Krimsus86.com, Namlea Kamis,5/3/2026, Kabupaten Buru – Aktivitas pertambangan rakyat di kawasan Gunung Botak, Kabupaten Buru, Maluku, kembali menjadi perhatian publik. Isu terkait delapan koperasi yang dikabarkan telah memperoleh Izin Pertambangan Rakyat (IPR) memunculkan pertanyaan di tengah masyarakat mengenai transparansi dan legalitas operasional di lapangan.
Sejumlah elemen masyarakat meminta pemerintah daerah dan instansi teknis terkait untuk membuka informasi secara jelas dan akuntabel terkait status perizinan koperasi-koperasi tersebut.
Legalitas Administratif dan Persyaratan Teknis
Secara regulasi, Izin Pertambangan Rakyat (IPR) merupakan instrumen hukum yang diberikan kepada masyarakat atau koperasi untuk melakukan kegiatan pertambangan dalam wilayah tertentu. Namun, selain izin administratif, kegiatan pertambangan juga wajib memenuhi sejumlah persyaratan teknis dan lingkungan.
Di antaranya adalah:
Persetujuan Rencana Kerja dan Anggaran Biaya (RKAB)
Dokumen lingkungan seperti UKL-UPL
Kepatuhan terhadap ketentuan keselamatan kerja dan pengelolaan lingkungan hidup
Masyarakat menilai bahwa kejelasan mengenai dokumen-dokumen tersebut perlu disampaikan secara terbuka guna menghindari polemik dan dugaan pelanggaran hukum.
Transparansi dan Akses Informasi Publik
Sebagai bentuk kontrol sosial, masyarakat mendorong langkah-langkah berikut:
Permintaan Informasi kepada PPID
Masyarakat dapat mengajukan permohonan resmi kepada Pejabat Pengelola Informasi dan Dokumentasi (PPID) pada Dinas ESDM maupun Dinas Penanaman Modal dan PTSP untuk memperoleh salinan Surat Keputusan (SK) IPR.
Verifikasi Melalui Sistem MODI Kementerian ESDM
Legalitas izin usaha pertambangan dapat ditelusuri melalui sistem Minerals and Coal One Map Indonesia (MODI) guna memastikan data perizinan tercatat secara resmi.
Pengecekan Administrasi Koperasi
Status badan hukum koperasi dapat diverifikasi melalui sistem Administrasi Hukum Umum (AHU) Kementerian Hukum dan HAM.
Pengawasan DPRD dan Aparat Penegak Hukum
Sejumlah pihak mendorong DPRD Kabupaten Buru untuk melakukan pengawasan sesuai kewenangannya, termasuk kemungkinan pembentukan Panitia Khusus (Pansus) apabila diperlukan.
Pelaporan ke Ombudsman
Jika terdapat dugaan maladministrasi atau kurangnya keterbukaan informasi, masyarakat dapat menyampaikan laporan kepada Ombudsman Republik Indonesia sesuai mekanisme yang berlaku.
Harapan Masyarakat
Gunung Botak selama ini dikenal sebagai salah satu kawasan tambang emas rakyat yang memiliki dinamika sosial dan ekonomi yang kompleks.
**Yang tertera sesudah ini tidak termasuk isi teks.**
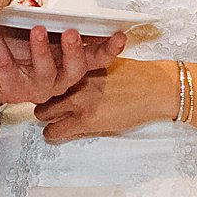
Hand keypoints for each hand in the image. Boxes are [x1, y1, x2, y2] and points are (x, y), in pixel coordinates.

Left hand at [0, 25, 125, 106]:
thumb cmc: (14, 47)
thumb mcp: (38, 31)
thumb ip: (53, 20)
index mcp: (68, 64)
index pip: (96, 59)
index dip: (110, 49)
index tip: (119, 35)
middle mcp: (57, 79)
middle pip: (75, 70)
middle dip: (75, 51)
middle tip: (71, 32)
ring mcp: (35, 87)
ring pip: (45, 73)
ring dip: (41, 50)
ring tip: (37, 30)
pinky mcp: (11, 90)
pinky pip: (7, 68)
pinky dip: (0, 49)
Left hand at [35, 58, 175, 143]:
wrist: (155, 88)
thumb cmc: (137, 75)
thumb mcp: (106, 63)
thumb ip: (86, 68)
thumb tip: (74, 72)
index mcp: (80, 62)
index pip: (48, 68)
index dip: (45, 78)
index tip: (44, 83)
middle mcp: (75, 79)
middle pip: (41, 89)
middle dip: (43, 97)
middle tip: (47, 104)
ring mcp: (78, 100)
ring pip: (43, 112)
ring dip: (46, 117)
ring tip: (50, 119)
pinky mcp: (86, 120)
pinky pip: (55, 131)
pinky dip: (52, 134)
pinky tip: (53, 133)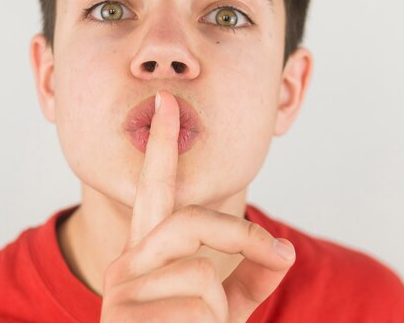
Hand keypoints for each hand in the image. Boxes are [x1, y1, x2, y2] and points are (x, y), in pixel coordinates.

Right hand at [100, 90, 295, 321]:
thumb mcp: (224, 312)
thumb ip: (250, 277)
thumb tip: (282, 250)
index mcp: (148, 254)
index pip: (155, 191)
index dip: (162, 146)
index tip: (167, 103)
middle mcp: (127, 263)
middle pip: (191, 222)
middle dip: (241, 235)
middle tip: (278, 252)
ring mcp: (121, 292)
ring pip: (202, 276)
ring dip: (217, 315)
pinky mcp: (123, 319)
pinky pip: (198, 309)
Oleh karena itu, masyarakat berharap pengelolaan sumber daya alam di wilayah tersebut dapat berjalan sesuai prinsip:
Transparansi
Akuntabilitas
Kepastian hukum
Perlindungan lingkungan
Kesejahteraan masyarakat lokal
Pemerintah daerah dan instansi terkait diharapkan dapat memberikan klarifikasi resmi guna meredam spekulasi serta memastikan seluruh aktivitas pertambangan berjalan sesuai peraturan perundang-undangan.
Kasus ini menjadi perhatian publik sebagai bagian dari upaya bersama menjaga tata kelola pertambangan yang bersih dan berkeadilan di Kabupaten Buru.